Under .parallel_reduce(), each (component, entity) reduction group runs on its own task. Useful when reducers are heavy or the world has many entities.

Lifecycle Events / Change Detection

Track what entered, changed, or left the world each tick. Opt in per component type (the type must be registered first):

use esc::prelude::*;

struct Position;

let world = World::new()
    .with_component::<Position>()
    .with_tracked::<Position>();

Once a type is tracked, queries and the world expose two visibility windows:

use esc::prelude::*;

struct Position;
struct Microbe;

let world = World::new()
    .with_component::<Position>()
    .with_component::<Microbe>()
    .with_tracked::<Position>()
    .with_tracked::<Microbe>();

// Previous tick (the common case — what changed last tick):
for view in world.query().with::<Microbe>().changed::<Position>() {
    let _ = view.id();
}
for view in world.query().added::<Position>() {
    let _ = view.id();
}
for entity in world.removed::<Position>() {
    let _ = entity;
}
for entity in world.despawned() {
    let _ = entity;
}
for entity in world.spawned() {
    let _ = entity;
}

// This tick so far (same-tick reactivity — what's already happened this Schedule::step):
for view in world.query().with::<Microbe>().pending().changed::<Position>() {
    let _ = view.id();
}
for entity in world.pending().removed::<Position>() {
    let _ = entity;
}

Semantics:

  • added and changed are disjoint: an entity that just got C this tick appears in added, not in changed. Iterate both to cover all upserts.
  • The previous-tick window is published at the start of every Schedule::step; direct callers of phase.step(&mut world) manage the boundary via World::flush_events.
  • The two windows are disjoint by construction — pending() exposes the in-progress buffer, the bare reads expose the published one.
  • Direct out-of-Phase::step mutations on the world (e.g. world.spawn(...) between phases or during setup) are silent. Events describe the proposal pipeline's output, not arbitrary world mutations.

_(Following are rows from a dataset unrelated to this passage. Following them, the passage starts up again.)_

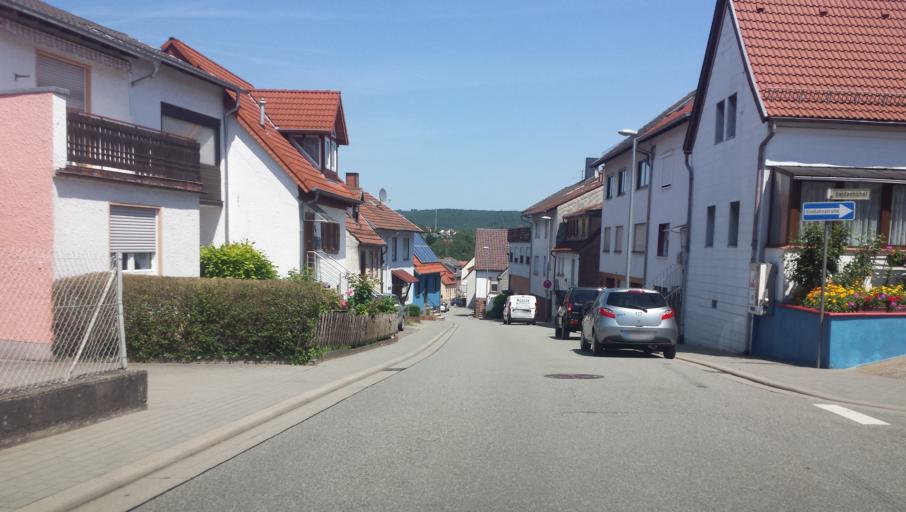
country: DE
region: Rheinland-Pfalz
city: Hochspeyer
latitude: 49.4399
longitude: 7.8938
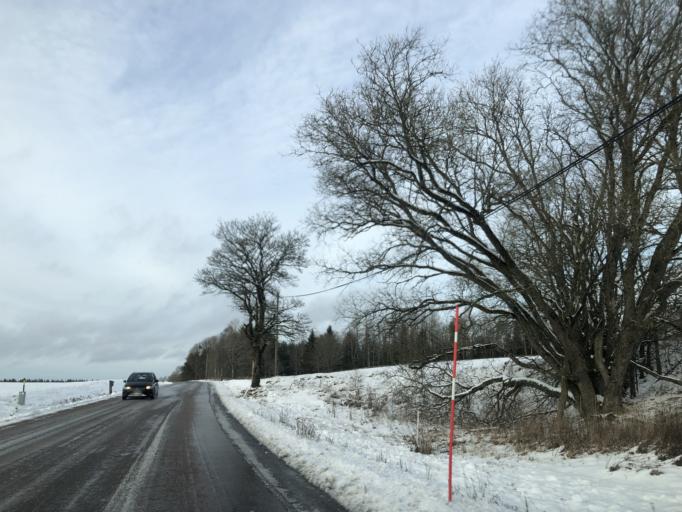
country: SE
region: Vaestra Goetaland
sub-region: Ulricehamns Kommun
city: Ulricehamn
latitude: 57.8121
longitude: 13.5365
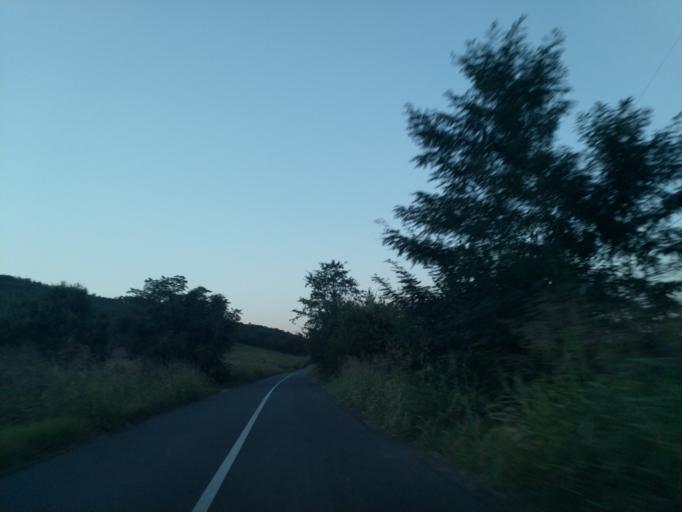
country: RS
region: Central Serbia
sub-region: Rasinski Okrug
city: Krusevac
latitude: 43.6403
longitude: 21.3735
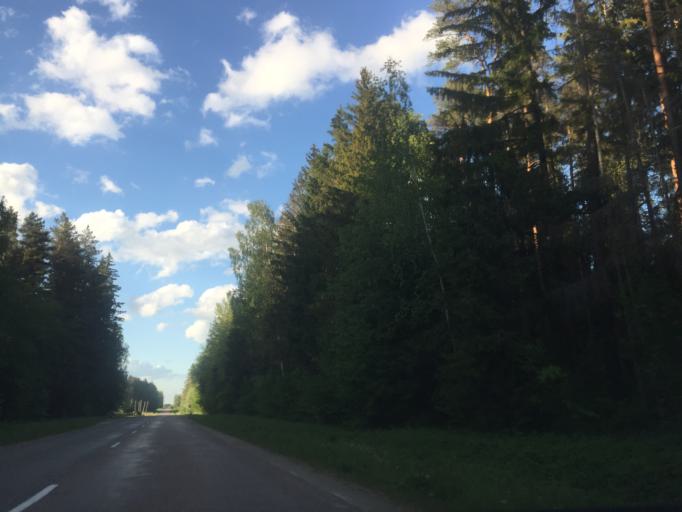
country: LV
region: Kandava
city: Kandava
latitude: 57.0068
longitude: 22.7814
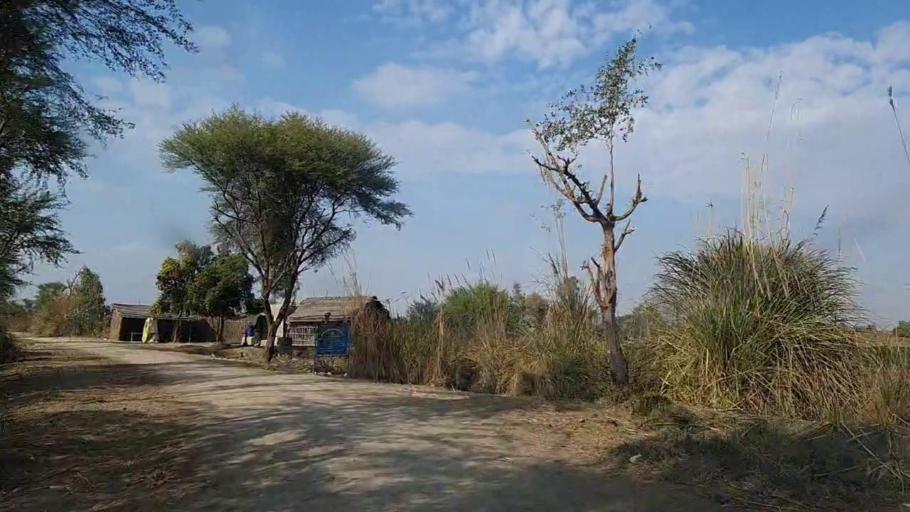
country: PK
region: Sindh
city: Sanghar
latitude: 26.2584
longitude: 69.0095
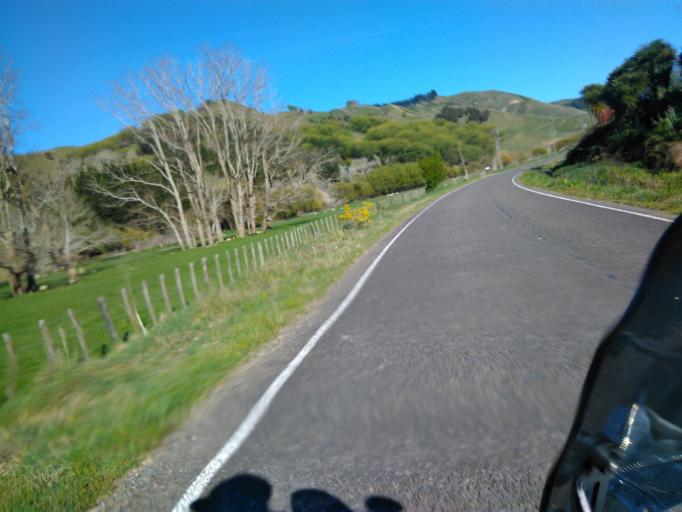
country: NZ
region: Gisborne
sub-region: Gisborne District
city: Gisborne
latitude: -38.4438
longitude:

This is enough to maintain a derived view of the world (spatial indices, per-faction counts, ordered tables) with cost proportional to the change in that view, not its size.

Module structure

The public API is exported from the crate root and from esc::prelude::*. Module paths under src/ are private; users should not import esc::world::World directly.

use esc::prelude::*;

For more, the integration tests under tests/ are worked examples, and the design history lives under docs/.

About

An ECS variant built around the idea that a tick is a transformation from one consistent world state to the next -- the same model that drives time-stepped simulations in physics, cellular automata.